Heat overwhelms him: sweat drips, insects are attracted to his bug‑bitten body, and food thoughts make him nauseous. He hears a random word “Mesozoic” appear in his mind, an example of the “dissolution of meaning” he feels lately. He tells himself it’s just the heat and hopes for rain.
The mental intrusion continues when a schoolteacher’s voice, Ms. Stratton Call‑Me‑Sally, appears. She is perky, condescending, and uses vulgar insults (“…getting ready to suck your brains right out your dick”). Snowman dismisses her, and she vanishes. He then muses about the emptiness of his time, likening it to a leaky box of hours. He considers ways to occupy himself: whittling a chess set, playing computer games he once played with Crake (Extinctathon, Kwiktime Osama, etc.), or keeping a diary of supplies and observations like a ship’s log. He decides a journal might give his life structure, even though he doubts any future reader will exist.
A memory of a junior‑high Life Skills class surfaces, taught by a neo‑con‑type teacher with a ponytail, faux‑leather jacket and a gold stud in his nose, who lectured on self‑reliance, banking, housing applications, genetic matching and condom use. The teacher’s maxims bored the class. Snowman repeats the teacher’s mantra that “we are not here to play, to dream, to drift” and internally rejects it.
He observes a bright green caterpillar crawling on a thread, feels a sudden surge of tenderness, and speaks to it, asserting that they have hard work to do.
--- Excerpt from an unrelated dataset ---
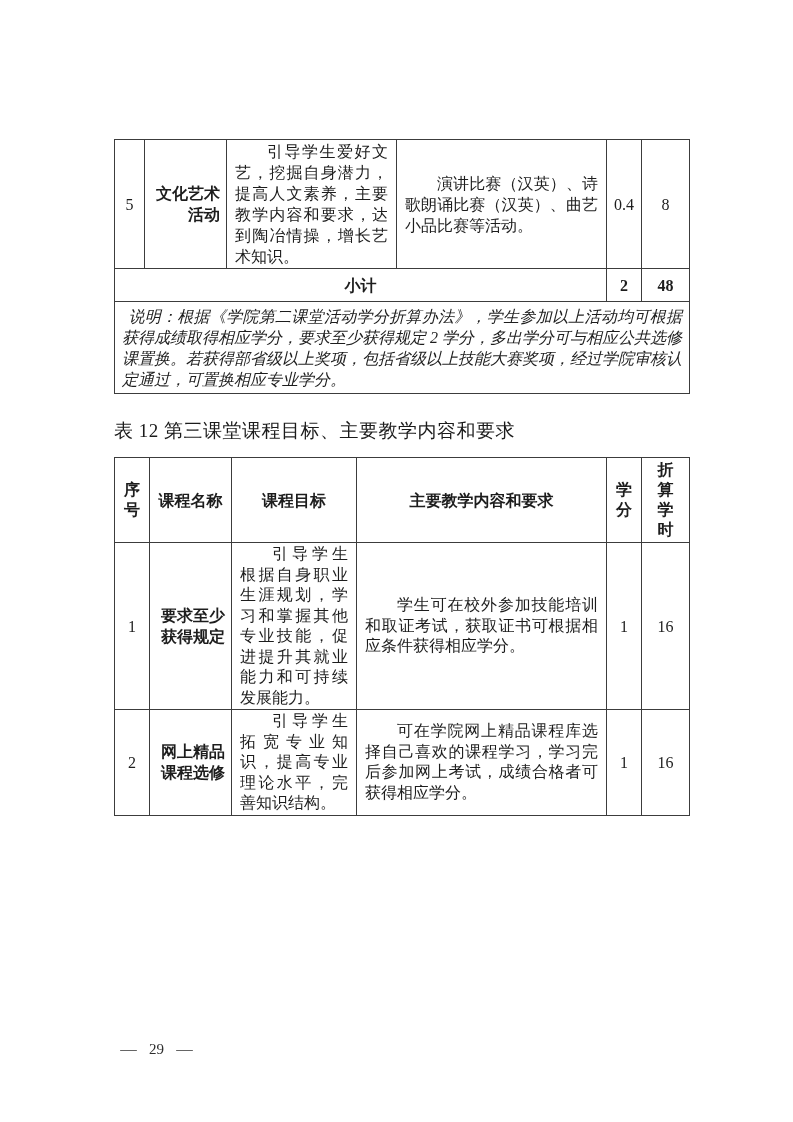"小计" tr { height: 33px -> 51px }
The caterpillar’s eyes resemble a riot‑gear helmet. Snowman wonders about the origin of this tender feeling, suspecting a vitamin deficiency.
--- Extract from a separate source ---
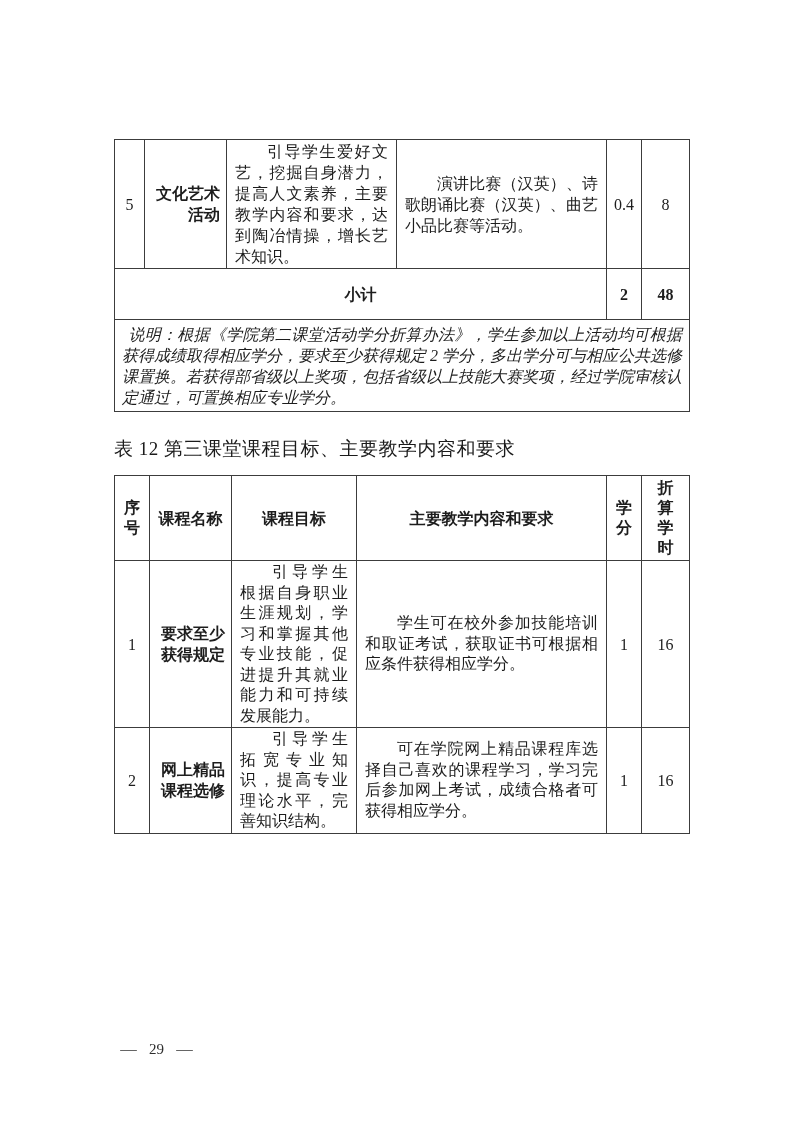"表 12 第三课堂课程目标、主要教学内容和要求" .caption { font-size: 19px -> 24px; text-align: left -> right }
He then imagines a cave with high ceiling, ventilation, and water, noting a real stream a quarter‑mile away that sometimes widens into a pool, though Crakers often use it and would expose him. He reflects on the dangers of nearby carnivores—wolvogs, pigoons, bobkittens—lurking at water holes.
As clouds gather and the sky darkens, Snowman slips into half‑sleep and dreams of Oryx floating in a pink, petal‑like pool, surrounded by expanding and contracting “valves” like a jellyfish, both of them in great danger, followed by a hollow booming sound like a vault door closing.